Two other common triggers for data migrations are mergers/acquisitions which necessitate the merging of systems and data and secondly, digital transformation initiatives. When companies look to modernize their IT landscape, it becomes necessary to standardize applications and remove redundant ones across application silos. Consolidation will be required when there are multiple applications for the same use cases in the merged IT landscape.
Most times such data migrations can quickly spiral into unwieldy projects, due to the sheer number, size, and variety of the systems and data involved, demanding meticulous design and planning. The first step would be to convert all data to a common format before transition to the target system which would need detailed data mappings and data cleansing before and after conversion, making it extremely complex, resource-intensive and expensive.
RPA for Data Migration
Structured processes that can be precisely defined by rules is where RPA excels. So, if the data migration process has clear definitions for the source and target data formats, mappings, workflows, criteria for rollback/commit/exceptions, unit/integration test cases and reporting parameters, half the battle is won. At this point, the software bots can take over!

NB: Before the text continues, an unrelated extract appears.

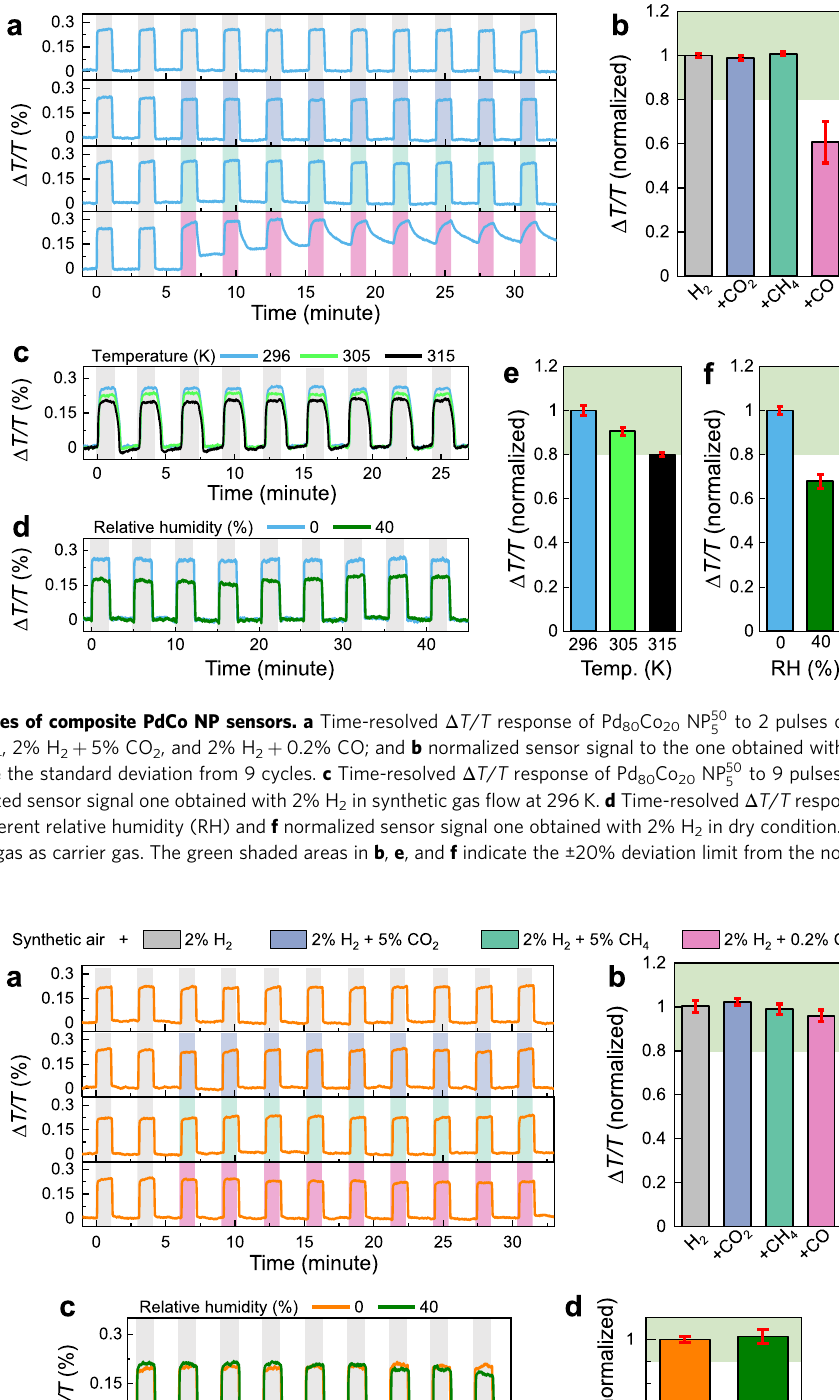
Fig. 7 Sensing performances of composite PdCo NP/PMMA sensors. a Time-resolved Δ T / T response of Pd 80 Co 20 NP 50 followed by 9 pulses of 2% H 2 + 5% CH 4 , 2% H 2 + 5% CO 2 , and 2% H 2 + 0.2% CO; and b normalized sensor signal to the one obtained with 2% H 2 in synthetic gas fl ow. The error bars denote the standard deviation from 9 cycles. c Time-resolved Δ T / T response of Pd 80 Co 20 NP 50 2% H 2 with different RH and d normalized sensor signal one obtained with 2% H 2 in dry condition. All measurements were performed using synthetic gas as carrier gas. The green shaded areas in b and d indicate the ±20% deviation limit from the normalized Δ T / T response with 2% H 2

Another hurdle in humans performing such highly repetitive tasks is mental exhaustion, which can lead to slowing down, errors and inconsistency. Since RPA is unfazed by volume, complexity or monotony, it automatically translates to better process efficiency and cost benefits. Employee productivity also increases because they are not subjected to mind-numbing work and can focus on other interesting tasks on hand. Since the software bots can be configured to create logfiles/reports/dashboards in any format, level of detail & propagation type/frequency, traceability, compliance, and complete visibility into the process are additional happy outcomes!
To RPA or not to RPA?
Well, while RPA holds a lot of promise, there are some things to keep in mind
- Important to choose the right processes/use-cases to automate, else it could lead to poor ROI
- Quality of the automation depends heavily on diligent design and planning
- Integration challenges with other automation tools in the landscape
- Heightened data security and governance concerns since it will have full access to the data
- Periodic reviews required to ensure expected RPA behavior
- Dynamic scalability might be an issue when there are unforeseen spikes in data or usage patterns
- Lack of flexibility to adapt to changes in underlying systems/platforms could make it unusable
But like all other transformational initiatives, the success of RPA depends on doing the homework right, taking informed decisions, choosing the right vendor(s) and product(s) that align with your Business imperatives, and above all, a whole-hearted buy-in from the business, IT & Security teams and the teams that will be impacted by the RPA.